IF someone decides to take them, I wont have to pay $400 to move to Atlanta. I can take a bus ($80), so I can pay for her spay before she goes. *

*Jack*

Jack is a Mini Rex between 4-5 years old, and he's a sweet heart. He's been through more then 7 families, has two half inch tears in both of his ears, frayed whiskers, and looks out at the world through forlorn eyes. Mellow dramatic, but true. He loves to sit and stare. His nails are over grown, but we're working on it. He's very tolerant of me cradling him and clipping them. He's a very neat and tidy rabbit, and likes to rearrange things. Despite him being a middle aged man-rabbit, he's very active and curious out side of the cage. He is a DIGGER, have a dig box ready. 

He is neutered. 

*What they come with...*

- A four level wire cage
- Two yards of clear vinyl (for under the pen)
- 70 NIC panels & their connectors
- 100 Zip ties
- Two ceramic bowls
- 1 plastic water bottle
- Two litter boxes 
- A giant fur bed
- 20lbs of pellet
- A huge tub of Timothy Hay (10-15lbs)
- A huge tub of wood stove pellet
- Litter scoop (it's obnoxiously adorable)
- Small broom & dust pan
- Litter box scrubber
- Spray bottle (for vinegar solution)
- Fleece blanket (Lily hasn't eaten this one yet)
- Toys, toys like you wouldn't believe. 

*I live in Des Moines, Iowa. 

You WILL be required to keep in contact with their old family.*

I will post pictures and videos later tonight.

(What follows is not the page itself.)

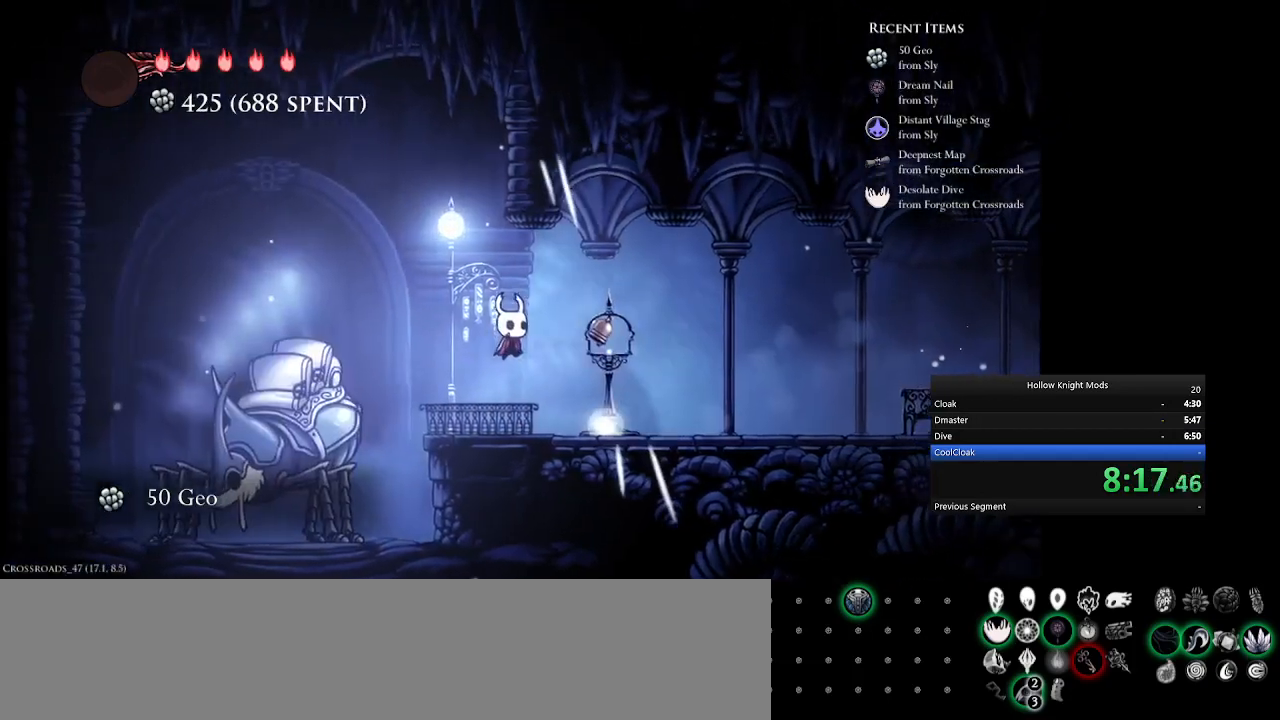
{"keys": [], "events": [[67, "num4", "down"], [100, "num4", "up"]]}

Thank you, and if you need anymore information let me know.


----------



## TinysMom (Apr 22, 2011)

I know this has been a hard decision for you - good luck with finding them a home!


----------



## Ponyta (Apr 22, 2011)

TinysMom wrote:


> I know this has been a hard decision for you - good luck with finding them a home!



It is, and I feel like a huge failure. I have no family, and I would have liked to take them with me to lessen the loneliness.

But it is what it is.

Thank you, I appreciate all the support and advice you've given me.


----------



## Ponyta (Apr 27, 2011)

Anyone?

I'm going to wait another week and then take them to the rescue league. I trust they will be able to find a home for them better then I will.


----------